# SET EXERCISE 1
Could you rewrite the entry below the forum thread, the one comparing a red-boxed and a blue-boxed toy, replacing "toy" with "block" and keeping everything else unchanged? Leave the picture out of your version.

# Vehicle bolt on generators?



## MDShunk (Jan 7, 2007)

I have one in my one truck that is Rediline. It's a DC-AC motor/generator. Isn't turned by the engine itself. Super clean sine wave.

The one's that you connect to the motor also require you to wire in some controls to the engine's computer, where there's a dash-mounted switch that will keep the RPM's steady at a certain RPM. The nicer one's typically aren't belt driven, but scab into the power steering pump and are hydraulically driven. You can pipe the hoses to anywhere on the vehicle and mount the generator there.


----------



## MDShunk (Jan 7, 2007)

Here's one of the more popular manufacturer's of remote-mounted hydraulic generators:

http://www.tendaire.com/product_dh_60hz.asp


----------



## Shockdoc (Mar 4, 2010)

Thanks MD, thats pretty much what I'm looking for , I'd rather keep the van running for a/c and power when I need it. right now I have a 2500 watt inverter which does'nt always do the trick. Our second van is a 90 gmc bus w/o a/c. It got a Friedrich cut through this week and the inverter not cutting . My help was happy until the battery died.


----------



## JohnR (Apr 12, 2010)

MDShunk said:


> I have one in my one truck that is Rediline. It's a DC-AC motor/generator. Isn't turned by the engine itself. Super clean sine wave.
> 
> The one's that you connect to the motor also require you to wire in some controls to the engine's computer, where there's a dash-mounted switch that will keep the RPM's steady at a certain RPM. The nicer one's typically aren't belt driven, but scab into the power steering pump and are hydraulically driven. You can pipe the hoses to anywhere on the vehicle and mount the generator there.


How do you get info on the pump to find gph info? or do you install a 2nd pump?


----------



## MDShunk (Jan 7, 2007)

JohnR said:


> How do you get info on the pump to find gph info? or do you install a 2nd pump?


I would imagine that the manufacturer has that info, but I normally see them scabbed into the power steering pump. If the vehicle is medium duty or greater, you might have a PTO on the transmission to install a pump on.


----------



## BlueBox (Jul 12, 2010)

Shockdoc said:


> right now I have a 2500 watt inverter which does'nt always do the trick.


That's a mighty big inverter to be running off a battery alone. Will the inverter power what you want with the vehicle running? If not, would installing a lager 12V alternator do the trick? It seems as if it would be a much cheaper way to go than to install a generator.


----------



## Shockdoc (Mar 4, 2010)

BlueBox said:


> That's a mighty big inverter to be running off a battery alone. Will the inverter power what you want with the vehicle running? If not, would installing a lager 12V alternator do the trick? It seems as if it would be a much cheaper way to go than to install a generator.


The ford has a pretty good charging system and factory air, I use that one for light roughs, droplights , powertools w/ the engine running. The GMC had a weak alternator, we just had it rebuilt to a 105 amp unit, it's only a 8000 btu unit so it should handle for now. I told the driver he should shut the a/c about 10 minutes before shutting the engine just to play it safe. I got a price of $1300 for the generator so if biz keeps up good both trucks will have one by the years end


----------

# STORED ROWS
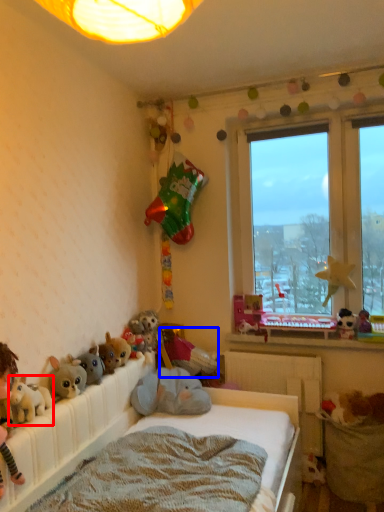
Question: Among these objects, which one is farthest to the camera, toy (highlighted by a red box) or toy (highlighted by a blue box)?

Choices:
 (A) toy
 (B) toy

Answer: (B)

# SET EXERCISE 2
In the forum thread on vehicle generators, what was the GMC's weak alternator rebuilt to?

# CORRECT OUTPUT 1
Question: Among these objects, which one is farthest to the camera, block (highlighted by a red box) or block (highlighted by a blue box)?

Choices:
 (A) block
 (B) block

Answer: (B)

# CORRECT OUTPUT 2
A 105 amp unit.